Mamuju, 2 Agustus 2024 – DPRD Provinsi Sulawesi Barat mengadakan Rapat Dengar Pendapat Umum (RDPU) dengan Forum Pemerhati Tambang dan Lingkungan Hidup Sulawesi Barat (MARKAS).
Untuk membahas berbagai isu terkait keberadaan dan dugaan pelanggaran aktivitas tambang di wilayah ini.
Pertemuan berlangsung di ruang Komisi I DPRD Sulawesi Barat dengan dihadiri Wakil Ketua Komisi III, Taufiq Agus, serta perwakilan dari sejumlah OPD, termasuk Biro Hukum, BPKPD, ESDM, PTSP, PUPR, Dinas Kehutanan, dan Kesbangpol.
RDPU ini difokuskan pada dampak aktivitas pertambangan terhadap lingkungan dan masyarakat, dengan tujuan untuk mencari solusi atas persoalan yang muncul.
Taufiq Agus menegaskan pentingnya pertemuan ini sebagai langkah untuk memahami langsung aspirasi masyarakat terkait persoalan tambang yang dinilai meresahkan, khususnya di wilayah Mamuju dan Mamuju Tengah.
Selama pertemuan, MARKAS melaporkan temuan dugaan pelanggaran dari beberapa perusahaan tambang di wilayah tersebut.

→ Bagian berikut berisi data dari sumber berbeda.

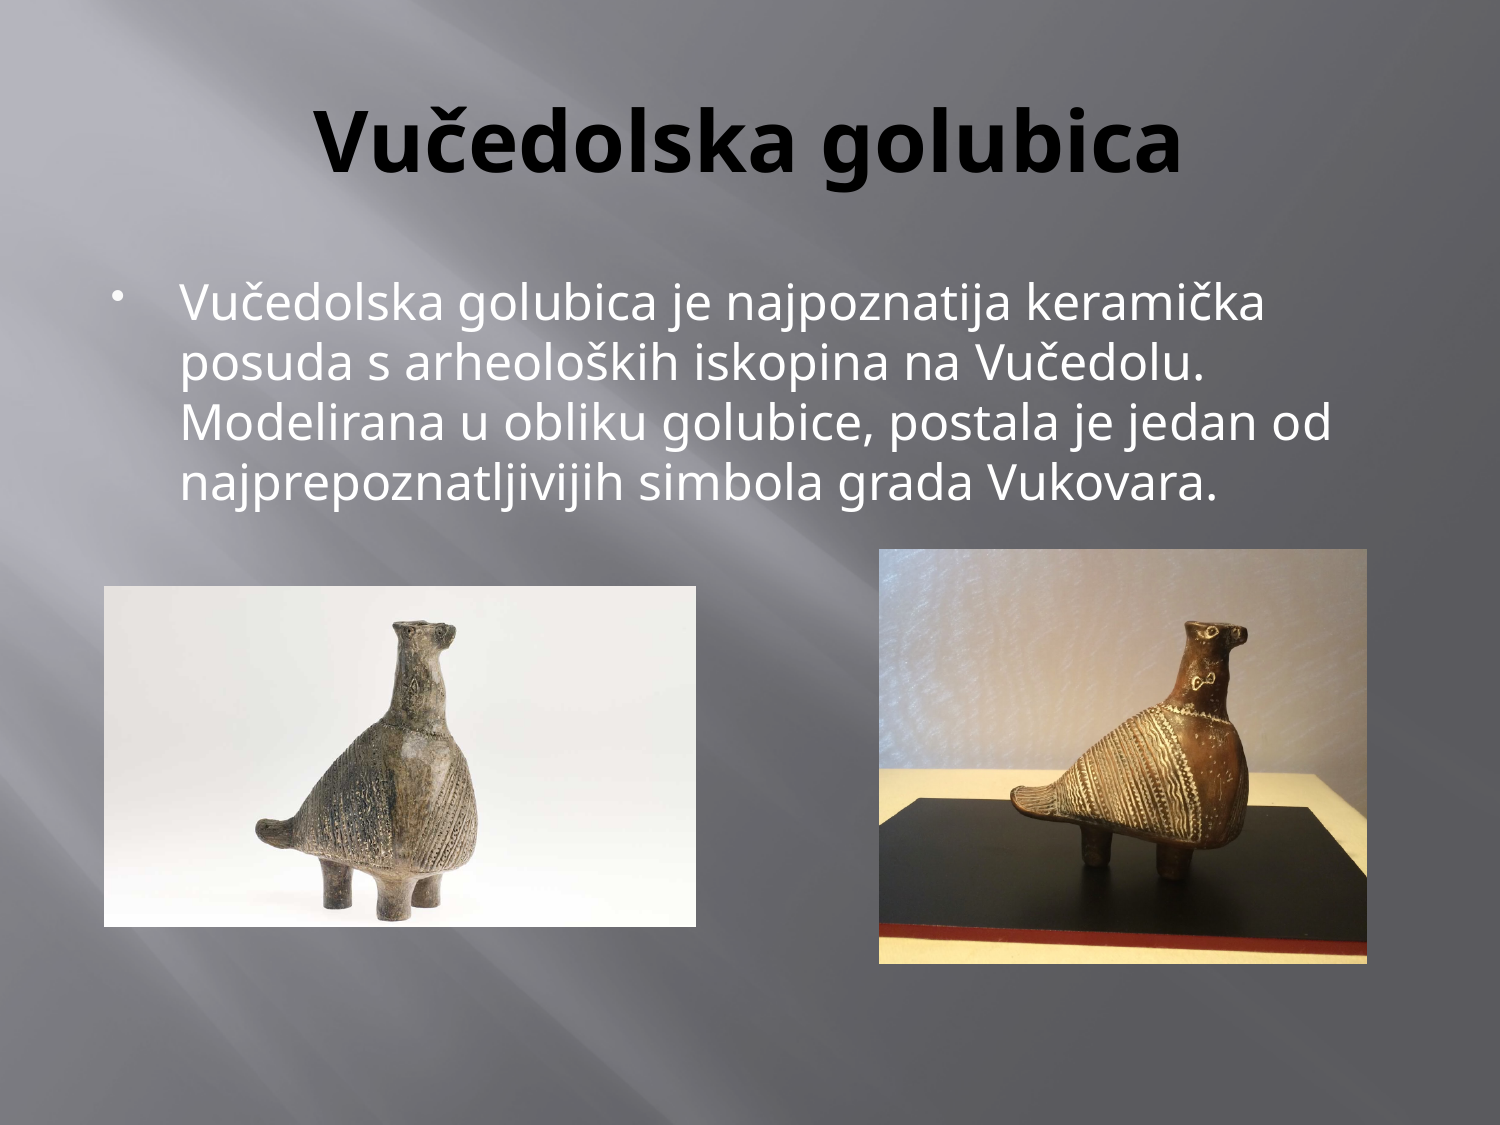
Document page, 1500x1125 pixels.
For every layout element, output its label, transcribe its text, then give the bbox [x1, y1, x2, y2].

Diketahui, ada dua perusahaan yang disebut dalam laporan, yakni PT. Kolaka Jaya Perkasa di Kecamatan Tapalang, Kabupaten Mamuju, dan PT. Bumi Karsa yang mengelola tambang batu gajah di Mamuju Tengah.
Kedua perusahaan ini diduga tidak memiliki izin eksplorasi.
Hasil rapat menghasilkan kesepakatan untuk meminta OPD terkait memaparkan data perusahaan tambang di Sulawesi Barat dalam RDPU lanjutan yang akan digelar pada Senin, 5 Agustus.
Pada pertemuan lanjutan tersebut, DPRD akan menghadirkan PT. Brantas dan PT. Bumi Karsa serta OPD terkait guna membahas lebih lanjut langkah penyelesaian isu tambang di wilayah Sulbar.